On Sat, May 24, 2014 at 5:57 AM, Ashley Holman <dsc...@gmail.com> wrote:
> * As far as I can tell, this shouldn't change any game theory or incentives
> because nodes still receive blocks exactly as they do now, just sooner.  The
> difference is, invalid blocks that meet the PoW will be broadcast to
> everyone, but this is nothing new since someone can peer with you and send
> you an invalid block already.  Network DoS should not be a possibility since
> it is very expensive to make invalid blocks that meet network PoW.

The difference is that with cut-through forwarding of blocks, a
sufficiently motivated attacker (being willing to blow 25BTC's worth
of electricity on the effort) can subjugate the entire Bitcoin network
to its DoS attack, rather than having to connect to every node
individually and then still have those individual nodes reject that
invalid block without relaying any knowledge of its existence.

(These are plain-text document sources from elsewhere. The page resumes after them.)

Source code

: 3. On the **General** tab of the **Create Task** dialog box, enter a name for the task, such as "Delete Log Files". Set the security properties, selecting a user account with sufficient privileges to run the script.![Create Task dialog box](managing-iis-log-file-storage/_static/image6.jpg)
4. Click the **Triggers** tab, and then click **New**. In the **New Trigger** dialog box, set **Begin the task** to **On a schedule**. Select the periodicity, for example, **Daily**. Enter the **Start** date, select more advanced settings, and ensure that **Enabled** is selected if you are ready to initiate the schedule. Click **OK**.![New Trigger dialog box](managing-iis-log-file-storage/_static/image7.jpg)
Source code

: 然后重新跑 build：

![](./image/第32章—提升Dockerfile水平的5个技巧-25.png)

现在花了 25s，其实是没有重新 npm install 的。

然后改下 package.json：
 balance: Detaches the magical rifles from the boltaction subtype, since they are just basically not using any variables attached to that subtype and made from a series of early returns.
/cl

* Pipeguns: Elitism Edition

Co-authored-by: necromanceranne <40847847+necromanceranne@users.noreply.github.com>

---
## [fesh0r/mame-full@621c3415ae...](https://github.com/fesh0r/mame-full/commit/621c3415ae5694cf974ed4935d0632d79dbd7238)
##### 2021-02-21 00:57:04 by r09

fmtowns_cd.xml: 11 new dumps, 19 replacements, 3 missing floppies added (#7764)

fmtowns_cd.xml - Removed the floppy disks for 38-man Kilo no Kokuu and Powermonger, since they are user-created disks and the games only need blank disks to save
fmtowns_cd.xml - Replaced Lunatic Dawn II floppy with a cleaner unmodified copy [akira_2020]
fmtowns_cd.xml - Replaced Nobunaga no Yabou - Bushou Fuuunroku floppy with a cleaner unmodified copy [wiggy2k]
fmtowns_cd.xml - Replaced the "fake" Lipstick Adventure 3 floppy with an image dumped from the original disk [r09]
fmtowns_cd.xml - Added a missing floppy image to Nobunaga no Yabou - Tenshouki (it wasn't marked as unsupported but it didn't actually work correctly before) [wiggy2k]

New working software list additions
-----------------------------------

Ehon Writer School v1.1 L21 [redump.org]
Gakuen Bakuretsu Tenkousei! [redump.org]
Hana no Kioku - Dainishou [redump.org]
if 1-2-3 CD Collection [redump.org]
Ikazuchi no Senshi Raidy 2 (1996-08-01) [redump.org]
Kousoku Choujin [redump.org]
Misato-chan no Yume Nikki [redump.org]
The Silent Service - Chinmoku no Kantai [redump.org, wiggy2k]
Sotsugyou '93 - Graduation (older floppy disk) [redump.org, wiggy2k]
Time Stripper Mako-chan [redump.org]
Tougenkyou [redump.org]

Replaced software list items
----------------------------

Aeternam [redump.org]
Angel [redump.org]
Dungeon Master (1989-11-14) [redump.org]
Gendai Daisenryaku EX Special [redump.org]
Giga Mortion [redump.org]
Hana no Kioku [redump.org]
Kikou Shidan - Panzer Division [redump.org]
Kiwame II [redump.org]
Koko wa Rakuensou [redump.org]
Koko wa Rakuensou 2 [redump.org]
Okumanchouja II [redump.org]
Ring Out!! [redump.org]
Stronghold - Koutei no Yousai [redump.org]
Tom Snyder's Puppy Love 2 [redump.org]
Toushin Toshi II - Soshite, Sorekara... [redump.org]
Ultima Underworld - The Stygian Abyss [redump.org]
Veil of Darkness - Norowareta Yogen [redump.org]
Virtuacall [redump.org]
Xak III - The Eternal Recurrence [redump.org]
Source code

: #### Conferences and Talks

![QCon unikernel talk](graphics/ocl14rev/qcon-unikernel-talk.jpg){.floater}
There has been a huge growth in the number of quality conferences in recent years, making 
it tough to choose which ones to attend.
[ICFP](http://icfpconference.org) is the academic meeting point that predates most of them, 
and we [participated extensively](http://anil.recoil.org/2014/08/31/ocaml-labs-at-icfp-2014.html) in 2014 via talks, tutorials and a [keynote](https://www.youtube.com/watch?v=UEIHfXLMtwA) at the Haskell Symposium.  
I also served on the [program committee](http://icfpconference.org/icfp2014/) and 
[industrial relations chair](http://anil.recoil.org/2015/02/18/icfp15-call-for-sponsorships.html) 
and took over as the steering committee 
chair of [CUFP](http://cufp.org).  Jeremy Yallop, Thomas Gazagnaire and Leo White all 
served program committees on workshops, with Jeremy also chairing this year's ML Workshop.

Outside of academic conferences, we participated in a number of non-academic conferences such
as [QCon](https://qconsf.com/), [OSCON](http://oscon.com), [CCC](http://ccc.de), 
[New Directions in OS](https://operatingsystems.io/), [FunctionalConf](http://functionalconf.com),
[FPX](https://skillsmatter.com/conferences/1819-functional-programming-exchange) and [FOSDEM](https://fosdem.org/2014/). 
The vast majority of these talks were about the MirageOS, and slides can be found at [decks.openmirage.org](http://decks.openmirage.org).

An attack could also take the form of a block body that never arrives
- a sort of teergrube attack, where the goal is to get the network
mining empty block upon empty block on top of that valid-PoW header
whose body never arrives. It doesn't have to be with an explicitly
invalid block.

Could one mitigate such attacks by allowing nodes to send a message to
the effect of, "Oops, I know that header i just sent is valid PoW, but
I'd like you to forget about it - I think its body is invalid"?